Since I am hoping to work with a large data set it won't matter much if I lose out on one stock. But I would definitely want to cover all the stocks in case of a smaller set. I guess that's easy now , I will just check if N is odd or even and in case of odd I can take (N-1)/2 for long and ((N-1)/2)+1 for short or vice versa.

@Yatharth - So you haven't decided which "half" of an odd n should be larger, the long one or the short one. (Myself, I would go more long than short, as reflected in the code below. Anybody else?). But at least we know that you don't want to ignore any, so your "halves" should add up to n. So:

ranks = context.stocks.T.sort(['market_cap']) # transpose sorted  
n = len(context.stocks.columns) # number of stocks  
n_half_or_less = n/2  
n_half_or_more = n-n_half_or_less  
to_long = ranks.head(n_half_or_more)  # the smaller-cap half  
to_short = ranks.tail(n_half_or_less)  # the rest  

And how would you check whether a given integer is odd or even? Pascal has a built-in function named odd, which takes one integer argument and returns true if it's odd and false if it's even. In C and other languages, including Python, which allow an integer expression where a logical truth value is needed (with an implicit conversion of 0 to False and anything nonzero to True), we can use bitwise arithmetic and define

def odd(n):  
    """Returns 1 if n is odd, 0 if even; can be used in logical expressions as if it returned True and False, respectively."""  
    return n & 1  

With the above definition of odd, we can then write

ranks = context.stocks.T.sort(['market_cap']) # transpose sorted  
n = len(context.stocks.columns) # number of stocks  
if odd(n):  
    n_long = (n-1)/2  
    n_short = (n+1)/2   # or vice versa  
else:  # even n  
    n_long = n_short = n/2  
to_long = ranks.head(n_long)  # the smaller-cap half  
to_short = ranks.tail(n_short)  # the rest  

That's great Andre , this makes the code a lot more efficient/robust.

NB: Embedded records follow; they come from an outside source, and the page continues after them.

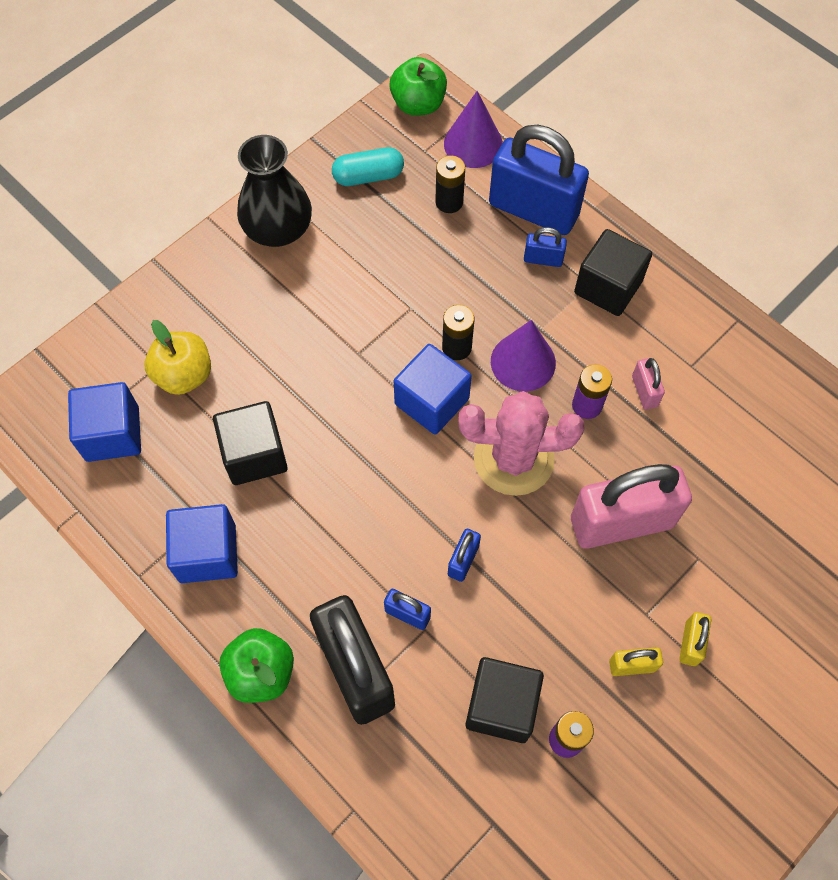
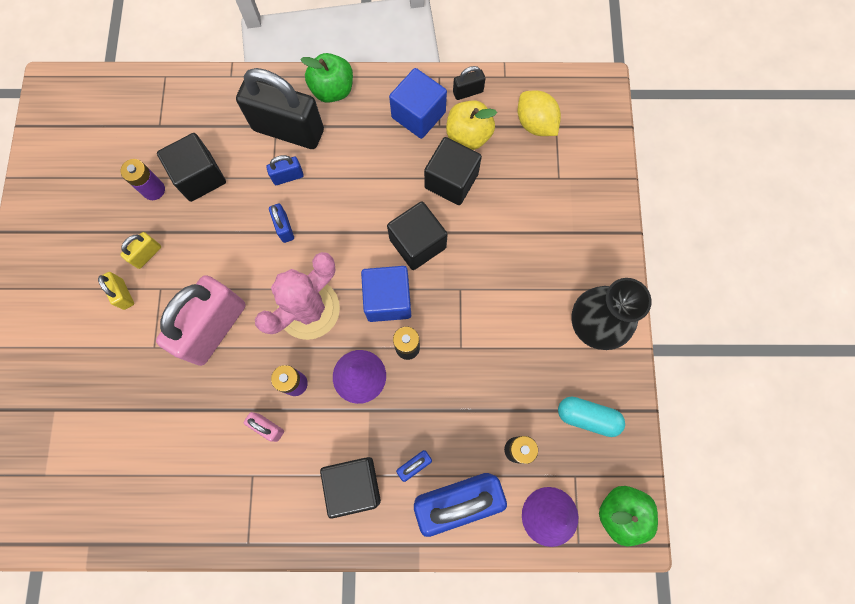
camera: 135 degrees right, 10 degrees up
blue cube [68,382,141,462] -> yellow lemon [518,91,561,136]
yellow apple [144,320,211,395] -> yellow apple moved to [446,101,497,150]
turquoise capsule [332,147,404,186] -> turquoise capsule turned 75 degrees clockwise [558,396,625,437]
none -> black cube [387,201,448,270]
none -> black padlock [453,66,485,100]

I don't know if the code with the if odd(n) statement is more efficient or more robust - probably neither.

First, you now have two branches you have to worry about, and twice as many statements you can introduce bugs into. Also, if you decide to calculate n_long and n_short differently, you can then unintentionally write code that behaves differently for odd and even n.

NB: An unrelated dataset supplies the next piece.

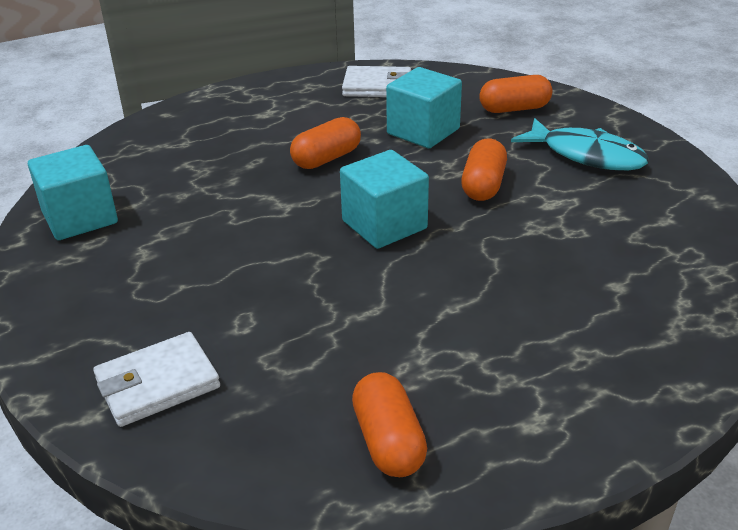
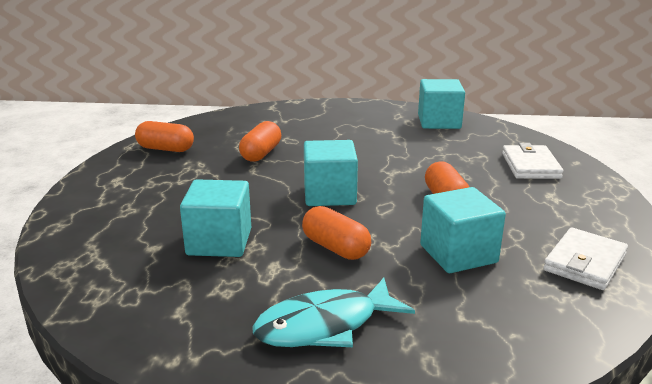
camera: 120 degrees right, 10 degrees down
white wallet [93,332,220,427] -> white wallet moved to [502,143,564,179]
orange capsule [479,75,552,113] -> orange capsule moved to [239,121,281,162]
none -> turquoise cube [180,179,251,257]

Second, code with branches may run more slowly if it's too large and doesn't all fit in the cache.

I prefer to write code, as in my example above, that works in both cases. It costs more time to write it, and something like a proof of correctness, but I have what it takes, and once I have the code, I can use it and rely on it without further ado. Shorter code is also easier to copy and paste.